Background The outcomes of pregnancy in immunoglobulin A nephropathy (IgAN) are uncertain. This study assessed the effects of pregnancy on kidney disease progression and risk factors for adverse ...pregnancy outcomes in IgAN. Study Design A matched-cohort study. Setting & Participants Women with IgAN with at least one pregnancy, 1 year of follow-up, and kidney function and proteinuria measurement at baseline (time of biopsy) matched with nonpregnant women with IgAN from Peking University First Hospital. Predictors Pregnancy, treated as a time-dependent variable; proteinuria; hypertension; and estimated glomerular filtration rate (eGFR). Outcomes Kidney disease progression, defined as eGFR halving or end-stage kidney disease; rate of eGFR decline; and adverse pregnancy outcomes, including severe pre-eclampsia, intrauterine death, embryo damage, fetal malformation, and induced and spontaneous abortions. Results Of 239 female patients, 62 women had 69 pregnancies and 62 matched nonpregnant patients were selected as controls. Pregnant patients had median proteinuria at baseline with protein excretion of 1.27 (range, 0.06-7.25) g/d and mean eGFR of 102.3 (range, 40.0-139.0) mL/min/1.73 m2 . During a mean follow-up of 45.7 months, 4 patients in the pregnancy group and 6 in the nonpregnancy group had kidney disease progression events. Time-dependent Cox analysis showed that pregnancy was not an independent risk factor for kidney disease progression events (HR, 1.2; 95% CI, 0.3-5.7). There was no significant difference in the median rate of eGFR decline in the 2 groups (−2.5 vs −2.4 mL/min/1.73 m2 per year; P = 0.7).
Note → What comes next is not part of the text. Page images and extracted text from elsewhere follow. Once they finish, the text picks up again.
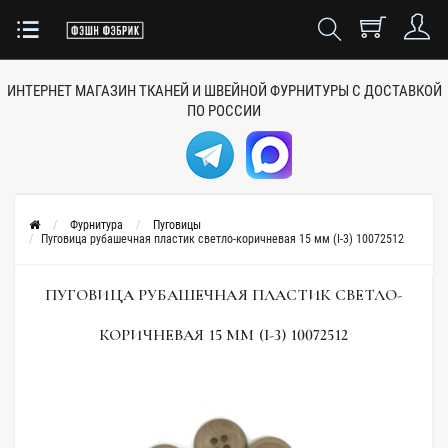
ИНТЕРНЕТ МАГАЗИН ТКАНЕЙ
И ШВЕЙНОЙ ФУРНИТУРЫ
С ДОСТАВКОЙ
ПО РОССИИ
Фурнитура
Пуговицы
Пуговица рубашечная пластик светло-коричневая 15 мм (I-3) 10072512
ПУГОВИЦА РУБАШЕЧНАЯ ПЛАСТИК СВЕТЛО-
КОРИЧНЕВАЯ 15 ММ (I-3) 10072512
Adverse pregnancy outcomes were observed in 15 patients. Proteinuria during pregnancy (OR, 1.39; 95% CI, 0.96-2.01) was a borderline predictor of adverse pregnancy outcomes. Limitations Retrospective study, most patients had preserved kidney function, study underpowered to detect a difference in kidney failure events. Conclusions The study does not permit a definitive conclusion about the effect of pregnancy on kidney disease progression in IgAN.